EXERCISE BRIEF:
I need only the number of lines in this data that contain the string "call".

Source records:
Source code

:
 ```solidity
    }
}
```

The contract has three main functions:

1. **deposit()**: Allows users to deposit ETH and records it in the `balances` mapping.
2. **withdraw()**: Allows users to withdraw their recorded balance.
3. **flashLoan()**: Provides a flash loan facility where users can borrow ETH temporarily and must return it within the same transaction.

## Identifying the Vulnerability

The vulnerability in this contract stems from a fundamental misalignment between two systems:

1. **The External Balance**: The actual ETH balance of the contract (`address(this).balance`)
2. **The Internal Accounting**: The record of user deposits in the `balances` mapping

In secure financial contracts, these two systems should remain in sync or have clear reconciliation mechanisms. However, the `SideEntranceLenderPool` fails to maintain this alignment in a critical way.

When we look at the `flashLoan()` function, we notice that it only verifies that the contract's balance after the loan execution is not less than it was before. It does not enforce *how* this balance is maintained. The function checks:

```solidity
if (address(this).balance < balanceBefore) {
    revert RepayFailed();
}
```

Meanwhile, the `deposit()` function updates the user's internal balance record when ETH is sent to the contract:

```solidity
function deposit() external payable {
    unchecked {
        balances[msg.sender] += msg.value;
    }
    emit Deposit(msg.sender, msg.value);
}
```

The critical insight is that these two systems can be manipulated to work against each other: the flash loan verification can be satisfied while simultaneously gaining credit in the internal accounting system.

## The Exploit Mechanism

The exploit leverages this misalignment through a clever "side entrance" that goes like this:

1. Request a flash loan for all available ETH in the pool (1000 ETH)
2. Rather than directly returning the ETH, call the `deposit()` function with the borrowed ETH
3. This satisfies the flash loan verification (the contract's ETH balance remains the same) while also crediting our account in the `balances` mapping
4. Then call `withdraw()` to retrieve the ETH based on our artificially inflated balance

RESPONSE TO THE TASK:
2